Jak powstała nazwa SAVVY?

Ola: Angielskie słowo savvy oznacza świadomość, umiejętności, zdolności, talent. Chciałabym, żeby biżuteria SAVVY podkreślała te cechy u noszących ją osób, by przez biżuterię wyrażały siebie. Oprócz tego uważam, że to po prostu ładne słowo! (śmiech)

Opowiedz trochę o tym, jakie projekty tworzysz.

Ola: Zawsze lubiłam przedmioty z charakterem, nigdy nie byłam fanką klasycznej, idealnie wykończonej biżuterii tworzonej masowo. Dlatego moje projekty nie są pozbawione odrobiny “brzydoty”, nie są perfekcyjnie wypolerowane, widać na nich ślady narzędzi. W tworzeniu biżuterii kieruję się zasadami japońskiej filozofii wabi-sabi, która skupia się na odnalezieniu piękna w niedoskonałości. Początkowo tworzyłam głównie pierścionki, później dołączyły do nich inne projekty: naszyjniki, kolczyki i sygnety. Sporo projektów wykonuję na zamówienie. Biżuteria staje się coraz popularniejsza również wśród mężczyzn. Często kupują sygnety dla siebie, prezenty dla swoich dziewczyn, a później wracają po pierścionek zaręczynowy i obrączki. Miło jest być częścią ich historii.

 

 

 

Gdzie pracujesz?

Ola: Pracownia SAVVY znajduje się w tej samej kamienicy, w której mieszkamy. Tam spotykam się z klientami, projektuję, rzeźbię i obrabiam odlewy. Część pracy mogę wykonywać w domu, często odpisuję na maile z łóżka otoczona naszymi kotami (śmiech).

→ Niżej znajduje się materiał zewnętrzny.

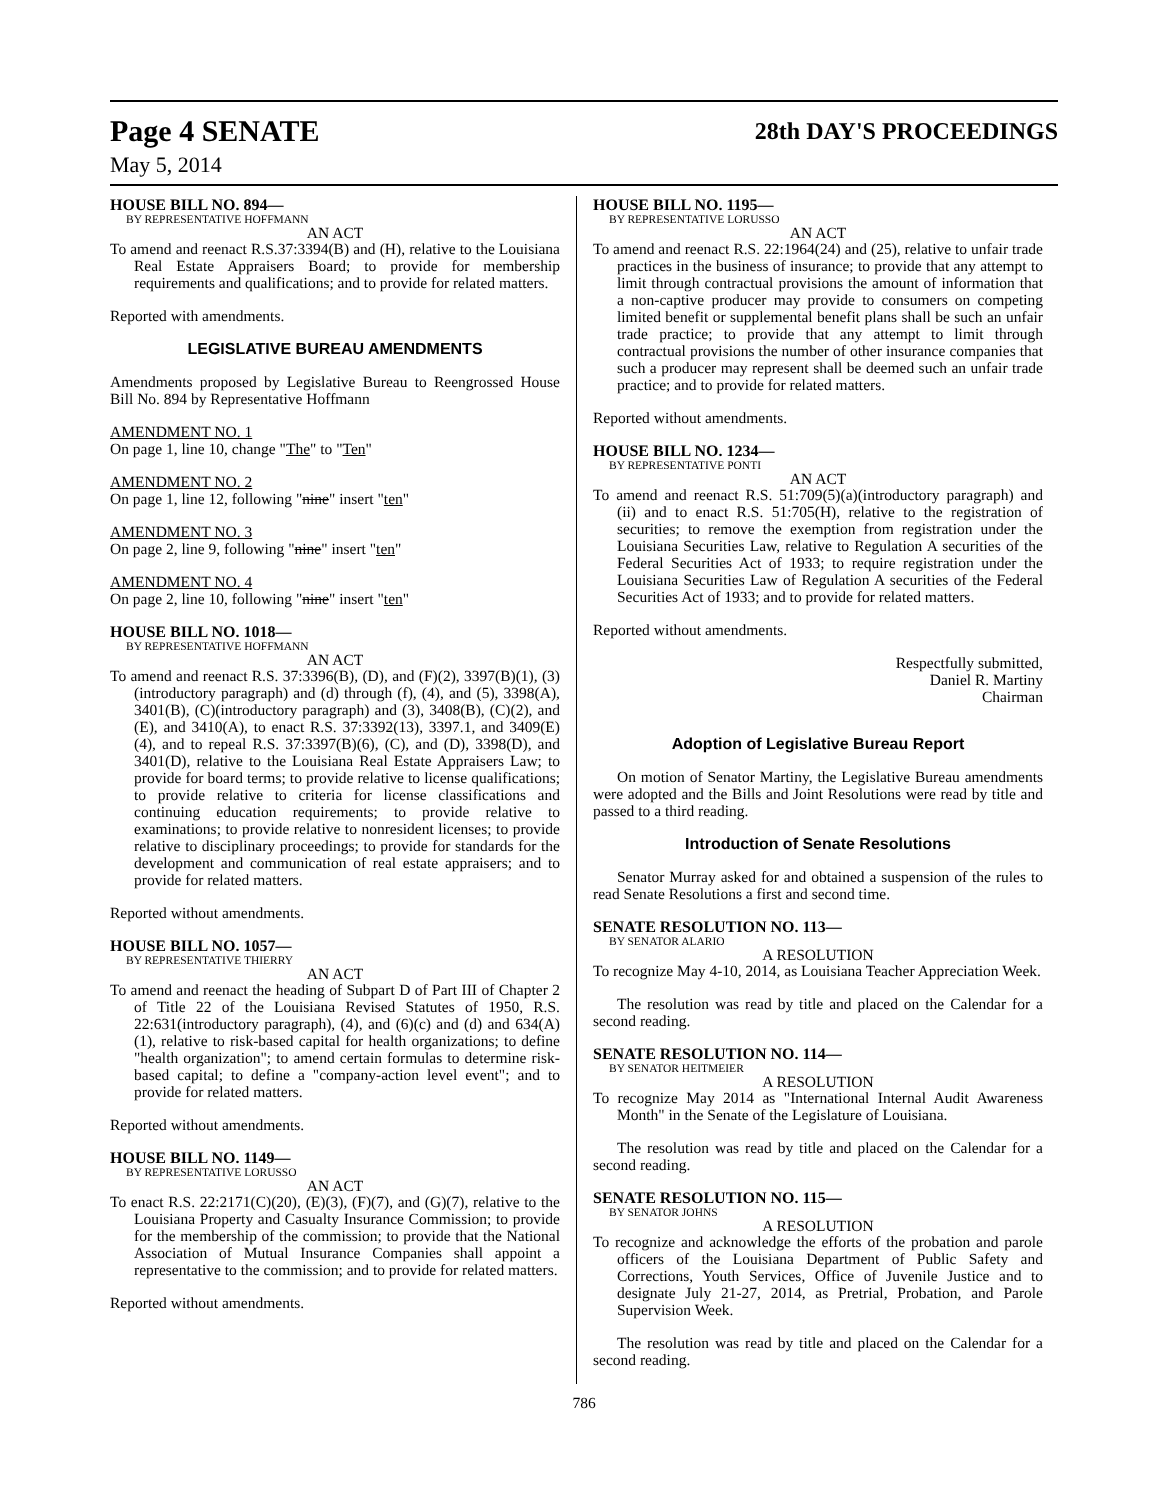Page 4 SENATE 28th DAY'S PROCEEDINGS
May 5, 2014
HOUSE BILL NO. 894—
BY REPRESENTATIVE HOFFMANN
AN ACT
To amend and reenact R.S.37:3394(B) and (H), relative to the Louisiana Real Estate Appraisers Board; to provide for membership requirements and qualifications; and to provide for related matters.
Reported with amendments.
LEGISLATIVE BUREAU AMENDMENTS
Amendments proposed by Legislative Bureau to Reengrossed House Bill No. 894 by Representative Hoffmann
AMENDMENT NO. 1
On page 1, line 10, change "The" to "Ten"
AMENDMENT NO. 2
On page 1, line 12, following "nine" insert "ten"
AMENDMENT NO. 3
On page 2, line 9, following "nine" insert "ten"
AMENDMENT NO. 4
On page 2, line 10, following "nine" insert "ten"
HOUSE BILL NO. 1018—
BY REPRESENTATIVE HOFFMANN
AN ACT
To amend and reenact R.S. 37:3396(B), (D), and (F)(2), 3397(B)(1), (3)(introductory paragraph) and (d) through (f), (4), and (5), 3398(A), 3401(B), (C)(introductory paragraph) and (3), 3408(B), (C)(2), and (E), and 3410(A), to enact R.S. 37:3392(13), 3397.1, and 3409(E)(4), and to repeal R.S. 37:3397(B)(6), (C), and (D), 3398(D), and 3401(D), relative to the Louisiana Real Estate Appraisers Law; to provide for board terms; to provide relative to license qualifications; to provide relative to criteria for license classifications and continuing education requirements; to provide relative to examinations; to provide relative to nonresident licenses; to provide relative to disciplinary proceedings; to provide for standards for the development and communication of real estate appraisers; and to provide for related matters.
Reported without amendments.
HOUSE BILL NO. 1057—
BY REPRESENTATIVE THIERRY
AN ACT
To amend and reenact the heading of Subpart D of Part III of Chapter 2 of Title 22 of the Louisiana Revised Statutes of 1950, R.S. 22:631(introductory paragraph), (4), and (6)(c) and (d) and 634(A)(1), relative to risk-based capital for health organizations; to define "health organization"; to amend certain formulas to determine risk-based capital; to define a "company-action level event"; and to provide for related matters.
Reported without amendments.
HOUSE BILL NO. 1149—
BY REPRESENTATIVE LORUSSO
AN ACT
To enact R.S. 22:2171(C)(20), (E)(3), (F)(7), and (G)(7), relative to the Louisiana Property and Casualty Insurance Commission; to provide for the membership of the commission; to provide that the National Association of Mutual Insurance Companies shall appoint a representative to the commission; and to provide for related matters.
Reported without amendments.
HOUSE BILL NO. 1195—
BY REPRESENTATIVE LORUSSO
AN ACT
To amend and reenact R.S. 22:1964(24) and (25), relative to unfair trade practices in the business of insurance; to provide that any attempt to limit through contractual provisions the amount of information that a non-captive producer may provide to consumers on competing limited benefit or supplemental benefit plans shall be such an unfair trade practice; to provide that any attempt to limit through contractual provisions the number of other insurance companies that such a producer may represent shall be deemed such an unfair trade practice; and to provide for related matters.
Reported without amendments.
HOUSE BILL NO. 1234—
BY REPRESENTATIVE PONTI
AN ACT
To amend and reenact R.S. 51:709(5)(a)(introductory paragraph) and (ii) and to enact R.S. 51:705(H), relative to the registration of securities; to remove the exemption from registration under the Louisiana Securities Law, relative to Regulation A securities of the Federal Securities Act of 1933; to require registration under the Louisiana Securities Law of Regulation A securities of the Federal Securities Act of 1933; and to provide for related matters.
Reported without amendments.
Respectfully submitted,
Daniel R. Martiny
Chairman
Adoption of Legislative Bureau Report
On motion of Senator Martiny, the Legislative Bureau amendments were adopted and the Bills and Joint Resolutions were read by title and passed to a third reading.
Introduction of Senate Resolutions
Senator Murray asked for and obtained a suspension of the rules to read Senate Resolutions a first and second time.
SENATE RESOLUTION NO. 113—
BY SENATOR ALARIO
A RESOLUTION
To recognize May 4-10, 2014, as Louisiana Teacher Appreciation Week.
The resolution was read by title and placed on the Calendar for a second reading.
SENATE RESOLUTION NO. 114—
BY SENATOR HEITMEIER
A RESOLUTION
To recognize May 2014 as "International Internal Audit Awareness Month" in the Senate of the Legislature of Louisiana.
The resolution was read by title and placed on the Calendar for a second reading.
SENATE RESOLUTION NO. 115—
BY SENATOR JOHNS
A RESOLUTION
To recognize and acknowledge the efforts of the probation and parole officers of the Louisiana Department of Public Safety and Corrections, Youth Services, Office of Juvenile Justice and to designate July 21-27, 2014, as Pretrial, Probation, and Parole Supervision Week.
The resolution was read by title and placed on the Calendar for a second reading.
786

Jak te kotki do was trafiły?

Ola: Od czasu do czasu pełnimy rolę domu tymczasowego dla kotów, tak trafił do nas rudy Marek i już z nami został. Początkowo był schorowany i nieufny, ale z czasem stał się bardzo towarzyski. Teraz często pełni rolę kociego PR-owca (śmiech), bo kochają go nawet osoby, które fanami kotów nie są! Trikolorkę Ilonę zaadoptowaliśmy, gdy była jeszcze mała. Najtrudniejszą historię miała biała Bibi. Kiedy trafiła do nas, miała sparaliżowane tylne łapki, groziło jej uśpienie. Na szczęście udało się zebrać fundusze na rehabilitację i przywrócić jej sprawność. Każdy z naszych kotów ma nawet własne konto na Instagramie (śmiech)! Koty stanowią bardzo ważną część naszego życia, są członkami rodziny. Widać to też w naszym mieszkaniu wypełnionym kocimi gadżetami.

 

 

 

 

 

Wspomniałaś o mieszkaniu, powiedz, od kiedy tu żyjecie i jak tu trafiliście?

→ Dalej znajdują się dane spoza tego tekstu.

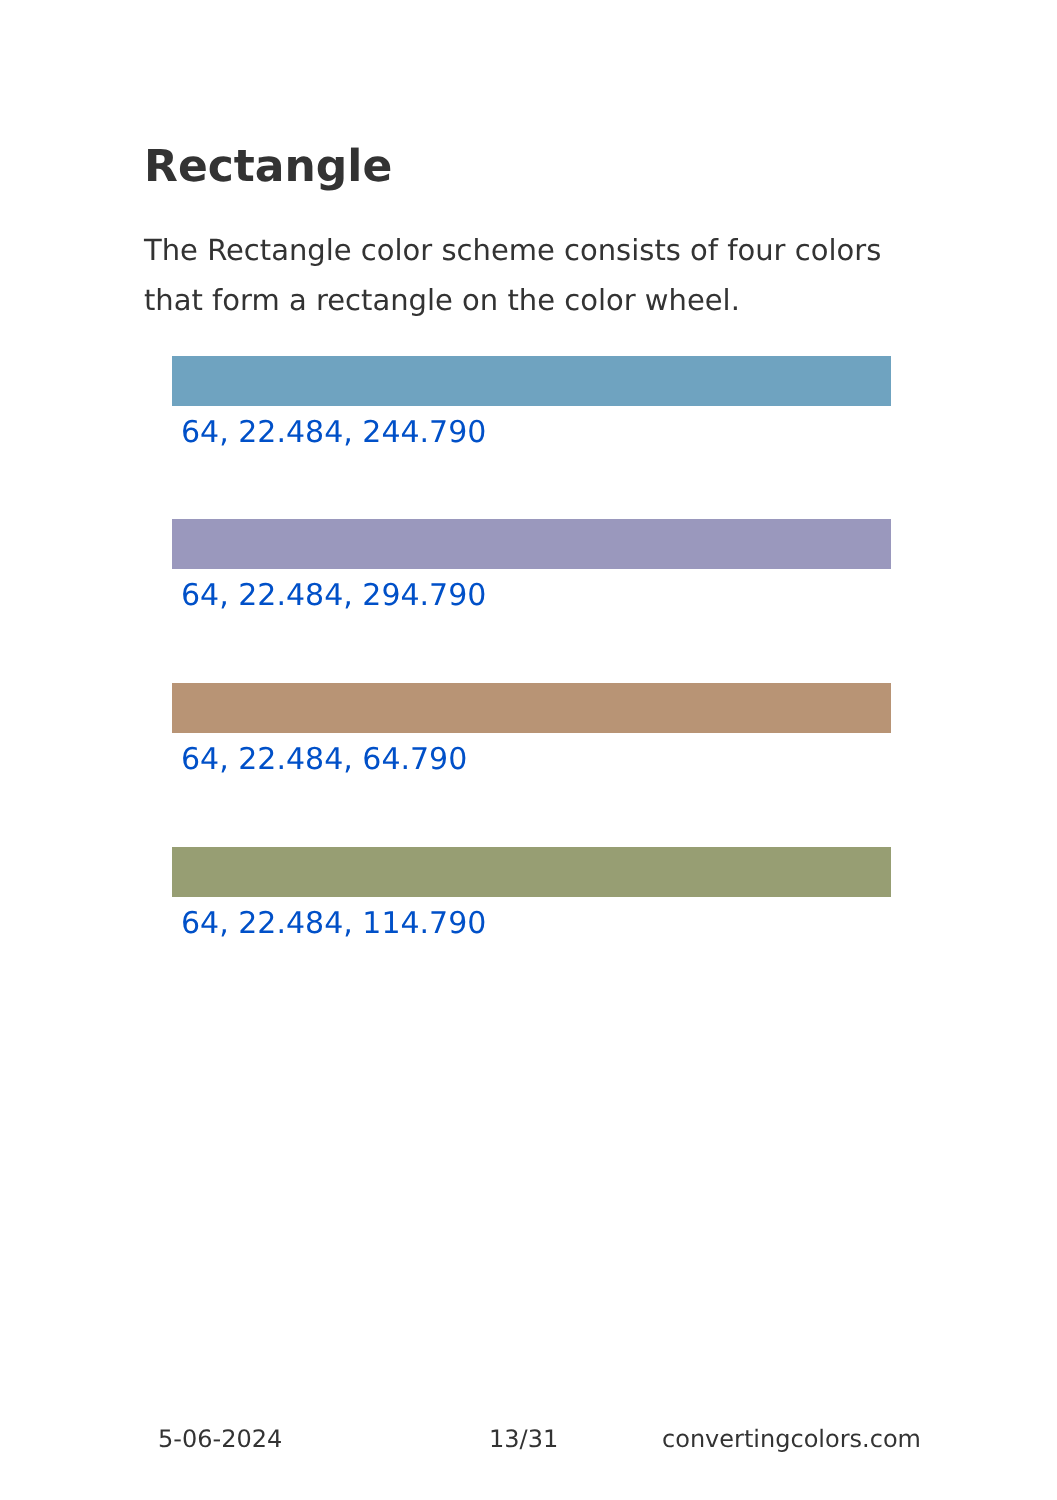Rectangle
The Rectangle color scheme consists of four colors that form a rectangle on the color wheel.
64, 22.484, 244.790
64, 22.484, 294.790
64, 22.484, 64.790
64, 22.484, 114.790
5-06-2024 13/31 convertingcolors.com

Ola: Mieszkamy tu od 2 lat. Wzięliśmy udział w programie Mieszkanie do Remontu organizowanym przez Zarząd Komunalnych Zasobów Lokalowych w Poznaniu. Pozwala on na wynajęcie mieszkania pod warunkiem przeprowadzenia remontu na własny koszt. W remont włożyliśmy sporo czasu, energii i serca, ale udało się i bardzo doceniamy to, jakie mieliśmy szczęście! Czujemy, że to nasze miejsce na ziemi, nasz dom.

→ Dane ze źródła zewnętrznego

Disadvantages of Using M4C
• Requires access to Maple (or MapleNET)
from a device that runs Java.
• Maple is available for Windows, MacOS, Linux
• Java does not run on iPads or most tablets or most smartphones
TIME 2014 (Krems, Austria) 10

Mieszkanie ma bardzo nietypowy układ.

Ola: To prawda. To było coś, co nas początkowo martwiło, nie wiedzieliśmy, czy będzie wystarczająco funkcjonalne. Wchodząc do mieszkania, widzimy na przestrzał wszystkie pomieszczenia, czyli salon z kuchnią, a za nimi sypialnię. Całość urządzona jest dość eklektycznie. Mamy sporo starych mebli, szafę od sąsiada, komodę znalezioną pod kamienicą. W dużym pokoju zbudowaliśmy antresolę pełniącą funkcję sypialni, a na dole jest sofa, na której najczęściej siedzimy, kiedy oglądamy filmy wyświetlane z rzutnika na ścianie. Jak już wspomniałam, mam słabość do nieco kiczowatych kocich gadżetów obrazków, zdjęć, magnesów na lodówkę itp. Czasem nie mogę się powstrzymać przed kupnem kolejnej ceramicznej kociej figurki.